Keywords

1 Introduction

Glaucoma is one of the most primary leading causes of blindness [10]. The loss of sight due to glaucoma is irreversible while some other eye diseases such as myopia and presbyopia are not. Thus, early diagnosis of glaucoma for effective treatment and vision conservation matters a lot for patients.

However, the symptoms of glaucoma in the early stage are difficult to perceive. One of the standard methods widely used by eye specialists nowadays is the optic nerve head (ONH) assessment [10] in fundus retina images. Whereas, mastering the tricks of performing ONH assessment remains challenging. Therefore, some automatically calculated parameters were presented and popularized as quantitative clinical measurements, such as cup to disc ratio (CRD) which means the ratio of vertical cup diameter to vertical disc diameter in the fundus retina image. Generally, a larger CRD represents a higher possibility of glaucoma and vice verse. However, manually labeling the mask of the cup or disc region is labor-consuming, which makes image-level category labels necessary and reasonable for automatically screening glaucoma.
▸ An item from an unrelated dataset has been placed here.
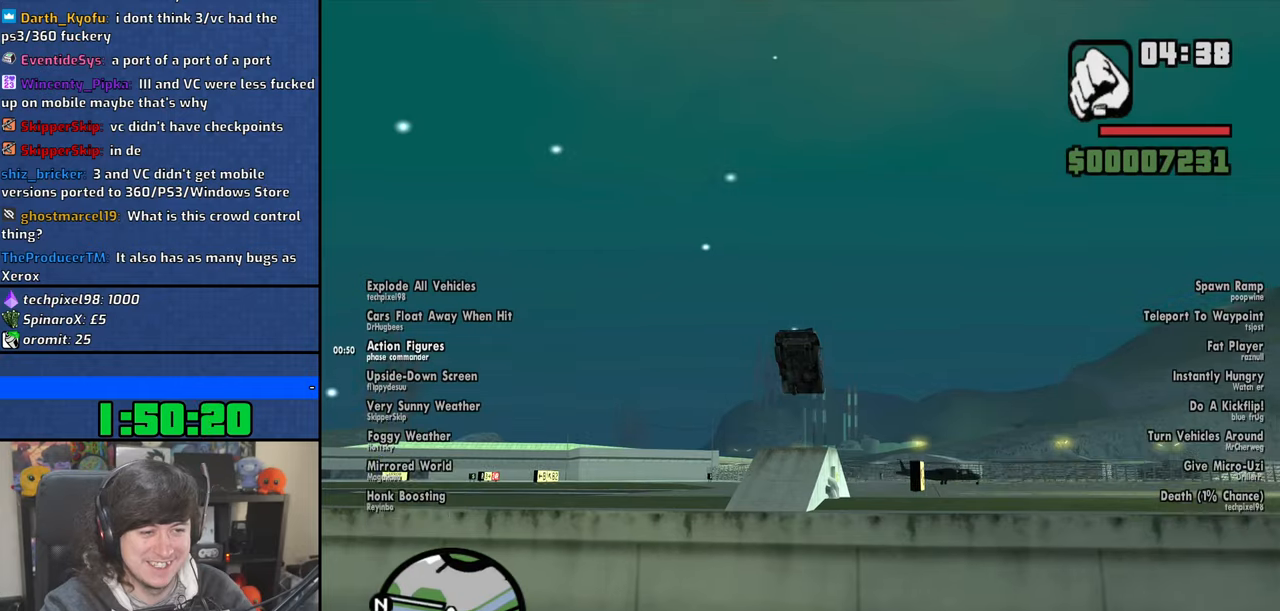
{"keys": [], "mouse": [], "events": []}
In the past several years, Deep Learning (DL) based methods have received unprecedented attention and achieved state-of-the-art performance in many fields, including medical image analysis [14]. Glaucoma can be screened from fundus retina images by DL models which are well trained on sufficient data and precise image-level labels [4]. However, DL models trained on one single site cannot be directly generalized and applied to other sites. The distributions of training and testing data are partially different so the pre-trained model may fail to fulfill the diagnosis task.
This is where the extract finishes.